Вдруг воробей ещё раз разлетелся и через форточку пулей влетел в комнату. Я вскрикнул, взмахнул одеялом — он испугался, сделал круг под потолком, полетел обратно и затрепыхался на стекле рядом с мухой.
А мне что-то стало жалко и воробья, и муху. Выходной день… Утро такое хорошее, а они попались…
Я спрыгнул с кровати и распахнул окно.
— Летите, глупые, по своим делам! Вам не понять, что это не воздух вокруг затвердел, а стекло прозрачное. А мне понятно, потому что я — человек!
Так я сказал вслух, выглянул в окно, и мне тоже захотелось на улицу.
ГЛАВА 2
Как я и думал, мамы не было дома. Она давно-давно, когда ещё была жива бабушка, договорилась с папой, что воскресенье до обеда — её день. Мы с папой на это время были предоставлены сами себе.
Папа лежал на диван-кровати так же, как только что лежал я, и размышлял.
— Дождя нет. Надо вставать и куда-нибудь идти, — сказал я.
Папа скосил на меня глаза и ничего не ответил.
— Ну, как прошла неделя? (Папа молчал.) Больше было плохого?
— Было и хорошее, и плохое, — наконец откликнулся папа. — Но, в общем, вся неделя была серой. Серость — это самое худшее из всего, что может быть. По-моему, не случайно пауки и крысы… бр-р… серые…
— А слоны? — возразил я.
— Слоны — серебряно-серые. Это совсем другое дело. И дирижабли и самолёты тоже серебряно-серые, — уточнил папа.
Хороших недель в жизни у меня было много, плохих, вроде первой школьной, мало, но серая неделя — это уже что-то новое. Когда мы пошли умываться, я спросил:
— Значит, всё-всё было серым? И дела тоже?
— Раз мысли серые, значит, и дела серые.
— Ну а погода?
— Я, кажется, сказал, что серым было всё!
Папа взял мои ладони в свои, взбил густую розовую пену. Мне самому никогда не удавалось так намыливать руки.
— Ты что-то путаешь, — заметил я, — погода на этой неделе была солнечная. Ни тучи, ни дождинки.
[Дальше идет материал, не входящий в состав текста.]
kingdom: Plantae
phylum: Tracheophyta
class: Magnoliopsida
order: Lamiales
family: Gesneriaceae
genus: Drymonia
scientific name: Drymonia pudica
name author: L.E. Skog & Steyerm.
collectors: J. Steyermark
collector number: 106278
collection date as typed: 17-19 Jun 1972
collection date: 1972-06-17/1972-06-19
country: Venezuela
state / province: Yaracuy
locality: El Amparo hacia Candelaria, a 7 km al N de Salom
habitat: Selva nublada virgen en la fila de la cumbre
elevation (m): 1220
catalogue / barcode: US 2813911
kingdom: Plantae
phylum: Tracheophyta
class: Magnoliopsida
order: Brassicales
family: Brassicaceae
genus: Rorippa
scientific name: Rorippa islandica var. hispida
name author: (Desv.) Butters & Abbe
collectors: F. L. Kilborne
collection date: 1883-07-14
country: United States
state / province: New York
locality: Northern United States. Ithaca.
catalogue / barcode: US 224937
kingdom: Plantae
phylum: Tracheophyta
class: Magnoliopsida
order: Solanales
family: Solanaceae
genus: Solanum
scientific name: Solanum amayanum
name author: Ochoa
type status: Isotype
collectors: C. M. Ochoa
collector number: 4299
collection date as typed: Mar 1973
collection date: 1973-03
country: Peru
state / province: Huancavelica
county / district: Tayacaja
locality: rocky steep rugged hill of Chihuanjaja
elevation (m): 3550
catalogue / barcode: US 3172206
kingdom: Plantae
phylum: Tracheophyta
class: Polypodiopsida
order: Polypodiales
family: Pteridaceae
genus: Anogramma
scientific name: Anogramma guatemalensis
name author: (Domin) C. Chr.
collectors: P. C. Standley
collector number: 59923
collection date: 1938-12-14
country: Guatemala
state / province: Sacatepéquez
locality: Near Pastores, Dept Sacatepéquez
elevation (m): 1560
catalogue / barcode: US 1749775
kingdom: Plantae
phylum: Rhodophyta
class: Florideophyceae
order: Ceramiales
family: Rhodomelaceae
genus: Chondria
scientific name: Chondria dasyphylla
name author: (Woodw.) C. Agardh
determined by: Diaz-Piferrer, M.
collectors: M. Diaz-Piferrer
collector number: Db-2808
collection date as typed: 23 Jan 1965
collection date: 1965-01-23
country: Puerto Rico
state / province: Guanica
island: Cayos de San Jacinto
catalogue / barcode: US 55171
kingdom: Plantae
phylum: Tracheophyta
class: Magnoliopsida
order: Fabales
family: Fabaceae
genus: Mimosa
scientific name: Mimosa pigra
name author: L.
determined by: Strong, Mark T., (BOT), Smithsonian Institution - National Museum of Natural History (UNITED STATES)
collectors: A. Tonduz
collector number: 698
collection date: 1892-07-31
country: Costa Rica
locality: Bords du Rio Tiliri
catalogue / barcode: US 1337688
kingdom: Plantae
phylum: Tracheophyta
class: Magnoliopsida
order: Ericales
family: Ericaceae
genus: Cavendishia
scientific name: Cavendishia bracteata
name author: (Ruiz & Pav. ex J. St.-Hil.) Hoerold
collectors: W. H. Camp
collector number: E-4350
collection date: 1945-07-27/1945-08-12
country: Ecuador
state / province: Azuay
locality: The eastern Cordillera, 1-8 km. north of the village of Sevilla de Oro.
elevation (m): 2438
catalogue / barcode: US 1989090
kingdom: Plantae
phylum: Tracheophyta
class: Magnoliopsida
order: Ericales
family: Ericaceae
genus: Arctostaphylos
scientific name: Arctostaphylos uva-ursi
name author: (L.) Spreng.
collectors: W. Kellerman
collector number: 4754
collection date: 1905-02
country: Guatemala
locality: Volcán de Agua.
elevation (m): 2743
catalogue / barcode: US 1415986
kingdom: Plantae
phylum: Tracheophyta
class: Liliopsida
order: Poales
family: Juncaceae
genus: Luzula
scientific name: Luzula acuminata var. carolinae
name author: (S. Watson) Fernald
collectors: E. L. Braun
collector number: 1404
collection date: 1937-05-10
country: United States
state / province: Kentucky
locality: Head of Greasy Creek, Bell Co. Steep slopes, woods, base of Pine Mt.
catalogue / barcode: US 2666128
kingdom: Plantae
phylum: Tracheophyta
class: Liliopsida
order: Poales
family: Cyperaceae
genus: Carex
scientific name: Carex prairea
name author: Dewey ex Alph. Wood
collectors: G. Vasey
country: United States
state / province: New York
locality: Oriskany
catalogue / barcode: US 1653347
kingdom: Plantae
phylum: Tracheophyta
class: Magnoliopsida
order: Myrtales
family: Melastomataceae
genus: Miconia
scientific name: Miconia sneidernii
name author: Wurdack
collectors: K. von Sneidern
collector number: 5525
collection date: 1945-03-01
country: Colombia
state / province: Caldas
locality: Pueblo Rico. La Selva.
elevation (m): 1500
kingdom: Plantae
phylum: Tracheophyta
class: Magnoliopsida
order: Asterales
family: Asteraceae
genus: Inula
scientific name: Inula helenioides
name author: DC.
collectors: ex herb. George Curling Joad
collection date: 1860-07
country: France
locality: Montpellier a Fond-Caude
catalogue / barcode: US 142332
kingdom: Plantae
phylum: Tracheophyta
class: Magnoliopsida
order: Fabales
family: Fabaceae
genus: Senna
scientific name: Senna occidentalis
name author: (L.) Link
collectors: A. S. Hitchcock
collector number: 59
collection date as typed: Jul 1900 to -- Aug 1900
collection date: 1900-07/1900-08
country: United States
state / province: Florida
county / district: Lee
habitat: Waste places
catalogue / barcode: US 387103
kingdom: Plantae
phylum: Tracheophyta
— Будем стоять здесь и беседовать? Хочешь, чтобы и воскресенье было серым? Смывай быстрей мыло!
— А может, ты сам виноват, что все было серым? — догадался я.
Папа что-то промычал, потому что у него во рту уже была зубная щётка, сделал страшные глаза и свободной рукой вытолкнул меня из ванной.
Пока он брился, вскипел чай. Яичницу с салом и с луком мы сделали сами. Папа знал, когда нужно накрывать сковородку миской и какой сделать огонь, чтобы яичница получилась высокой и пышной.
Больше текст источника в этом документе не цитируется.